Shuaifeng Jiao, Zhiwen Zeng, Zhuoqun Su, Xieyuanli Chen Zongtan Zhou*, Huimin Lu
- [2025-03] Code released.
- [2025-02] Submitted to IROS 2025.
This repository introduces the Lunar Exploration Simulator System (LESS), a lunar surface simulation system, alongside the LunarSeg dataset, which supplies RGB-D data for the segmentation of lunar obstacles, including both positive and negative instances. Furthermore, it presents a novel two-stage segmentation network, termed LuSeg.
Our accompanying video is available at Demo
Please cite the corresponding paper:
@article{jiao2024luseg,
title={LuSeg: Efficient Negative and Positive Obstacles Segmentation via Contrast-Driven Multi-Modal Feature Fusion on the Lunar},
author={Shuaifeng Jiao, Zhiwen Zeng, Zhuoqun Su, Xieyuanli Chen, Zongtan Zhou, Huimin Lu},
journal={arXiv preprint arXiv:2503.11409},
year={2025}
}
The LESS system integrates a high-fidelity lunar terrain model, a customizable rover platform, and a multi-modal sensor suite, while also supporting the Robot Operating System (ROS) to enable realistic data generation and the validation of autonomous perception algorithms for the rover.LESS provides a scalable platform for developing and validating perception algorithms in extraterrestrial environments. This open-source framework is designed for high extensibility, allowing researchers to integrate additional sensors or customize terrain models according to the specific requirements of their applications.
You can collect multimodal data based on your needs in the LESS system.
To install the LESS on your workstation and learn more about the system, please refer to the LESS_install.
LuSeg is a novel two-stage training segmentation method that effectively maintains the semantic consistency of multimodal features via our proposed Contrast-Driven Fusion module. Stage I involves single-modal training using only RGB images as input, while Stage II focuses on multi-modal training with both RGB and depth images as input. In Stage II, the output of the depth encoder is aligned with the output of the RGB encoder from Stage I, whose parameters are frozen during this stage. This serves as input to our proposed Contrast-Driven Fusion Module (CDFM). The final output of Stage II is the result of our LuSeg.
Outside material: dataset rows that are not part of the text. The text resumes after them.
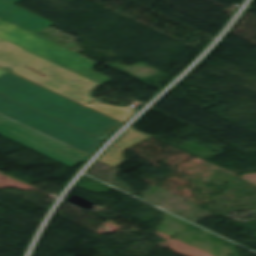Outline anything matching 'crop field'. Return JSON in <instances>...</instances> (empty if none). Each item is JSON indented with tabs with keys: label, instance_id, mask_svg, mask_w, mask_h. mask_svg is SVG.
I'll return each mask as SVG.
<instances>
[{
	"label": "crop field",
	"instance_id": "obj_1",
	"mask_svg": "<svg viewBox=\"0 0 256 256\" xmlns=\"http://www.w3.org/2000/svg\"><path fill=\"white\" fill-rule=\"evenodd\" d=\"M0 92L102 139L112 132L106 127L116 122L11 73L0 77Z\"/></svg>",
	"mask_w": 256,
	"mask_h": 256
},
{
	"label": "crop field",
	"instance_id": "obj_2",
	"mask_svg": "<svg viewBox=\"0 0 256 256\" xmlns=\"http://www.w3.org/2000/svg\"><path fill=\"white\" fill-rule=\"evenodd\" d=\"M0 114L90 155L100 145V138L1 93Z\"/></svg>",
	"mask_w": 256,
	"mask_h": 256
},
{
	"label": "crop field",
	"instance_id": "obj_3",
	"mask_svg": "<svg viewBox=\"0 0 256 256\" xmlns=\"http://www.w3.org/2000/svg\"><path fill=\"white\" fill-rule=\"evenodd\" d=\"M0 38L56 62L100 84L112 79L91 70L96 62L0 19Z\"/></svg>",
	"mask_w": 256,
	"mask_h": 256
},
{
	"label": "crop field",
	"instance_id": "obj_4",
	"mask_svg": "<svg viewBox=\"0 0 256 256\" xmlns=\"http://www.w3.org/2000/svg\"><path fill=\"white\" fill-rule=\"evenodd\" d=\"M0 135L69 167L88 156L0 116Z\"/></svg>",
	"mask_w": 256,
	"mask_h": 256
},
{
	"label": "crop field",
	"instance_id": "obj_5",
	"mask_svg": "<svg viewBox=\"0 0 256 256\" xmlns=\"http://www.w3.org/2000/svg\"><path fill=\"white\" fill-rule=\"evenodd\" d=\"M21 0H0V18L33 34L53 24L13 4Z\"/></svg>",
	"mask_w": 256,
	"mask_h": 256
},
{
	"label": "crop field",
	"instance_id": "obj_6",
	"mask_svg": "<svg viewBox=\"0 0 256 256\" xmlns=\"http://www.w3.org/2000/svg\"><path fill=\"white\" fill-rule=\"evenodd\" d=\"M152 137H149L133 128H130L116 143L115 145L120 146L124 149H127L131 146H134L138 143H141L145 140H148Z\"/></svg>",
	"mask_w": 256,
	"mask_h": 256
},
{
	"label": "crop field",
	"instance_id": "obj_7",
	"mask_svg": "<svg viewBox=\"0 0 256 256\" xmlns=\"http://www.w3.org/2000/svg\"><path fill=\"white\" fill-rule=\"evenodd\" d=\"M123 150L116 147H111L110 150L100 159L113 167L120 165L124 162L123 156L121 155Z\"/></svg>",
	"mask_w": 256,
	"mask_h": 256
},
{
	"label": "crop field",
	"instance_id": "obj_8",
	"mask_svg": "<svg viewBox=\"0 0 256 256\" xmlns=\"http://www.w3.org/2000/svg\"><path fill=\"white\" fill-rule=\"evenodd\" d=\"M120 124H121V122H118V123H116V124H114V125H112V126H110V127H108V128L114 130V129H115L116 127H118Z\"/></svg>",
	"mask_w": 256,
	"mask_h": 256
},
{
	"label": "crop field",
	"instance_id": "obj_9",
	"mask_svg": "<svg viewBox=\"0 0 256 256\" xmlns=\"http://www.w3.org/2000/svg\"><path fill=\"white\" fill-rule=\"evenodd\" d=\"M6 73H8V72H6V71L0 69V76L4 75V74H6Z\"/></svg>",
	"mask_w": 256,
	"mask_h": 256
}]
</instances>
The LunarSeg dataset is a dataset of lunar obstacles, including both positive and negative instances. The dataset is collected using the LESS system and is available for download at Google Drive.
The pre-trained weights of LuSeg can be downloaded from here.
We train and evaluate our code in Python 3.7, CUDA 12.1, Pytorch 2.3.1
You can download our pretrained weights to reproduce our results, and you also can train the LuSeg model on the LunarSeg dataset by running the following command:
#Stage I
python train_RGB.py --data_dir /your/path/to/LunarSeg/ --batch_size 4 --gpu_ids 0
#Stage II
python train_TS.py --data_dir /your/path/to/LunarSeg/ --batch_size 4 --gpu_ids 0 --rgb_dir /your/path/to/LunarSeg/StageI/trained_rgb/weight/
You can evaluate the LuSeg model on the LunarSeg dataset by running the following command:
python run_demo_lunar.py --data_dir /your/path/to/LunarSeg/test/ --batch_size 2 --gpu_ids 0 --rgb_dir /your/path/to/LunarSeg/StageI/trained_rgb/weight/ --model_dir /your/path/to/LunarSeg/StageII/trained_ts/weight/
We would like to express our sincere gratitude for the following open-source work that has been immensely helpful in the development of LuSeg.
- InconSeg InconSeg: Residual-Guided Fusion With Inconsistent Multi-Modal Data for Negative and Positive Road Obstacles Segmentation.
This project is free software made available under the MIT License. For details see the LICENSE file.